### Problem details
Once you find the line containing "fx_px: 6101" in the data below, copy it and each following line exactly, up to and including the line containing "exposure_s: 1/250", and nothing else.

### Camera settings data
- Opening Delimiter -

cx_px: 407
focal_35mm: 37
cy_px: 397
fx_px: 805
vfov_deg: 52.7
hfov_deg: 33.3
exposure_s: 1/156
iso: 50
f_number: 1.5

- Closing Delimiter -
- Opening Delimiter -

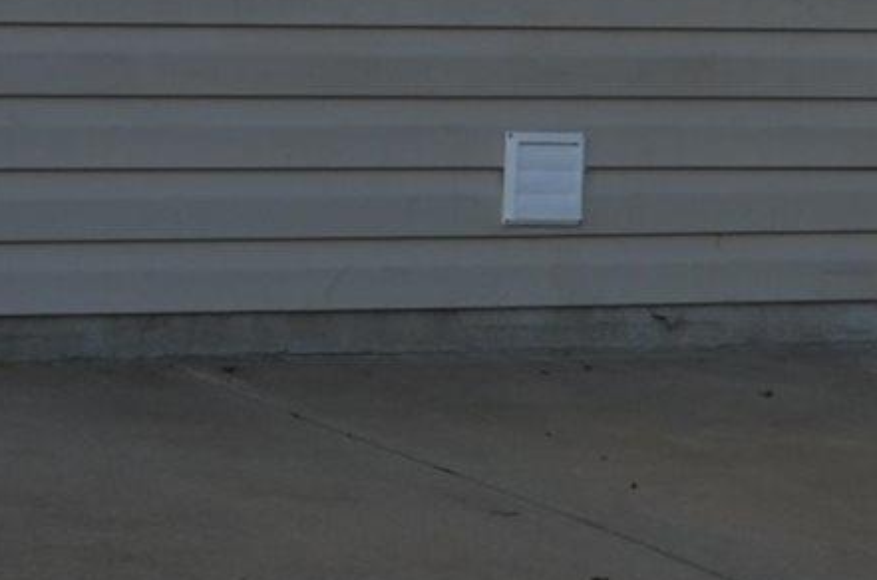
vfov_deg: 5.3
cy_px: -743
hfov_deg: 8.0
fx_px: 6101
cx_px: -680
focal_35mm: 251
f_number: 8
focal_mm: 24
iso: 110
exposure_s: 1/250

- Closing Delimiter -

### Answer area
fx_px: 6101
cx_px: -680
focal_35mm: 251
f_number: 8
focal_mm: 24
iso: 110
exposure_s: 1/250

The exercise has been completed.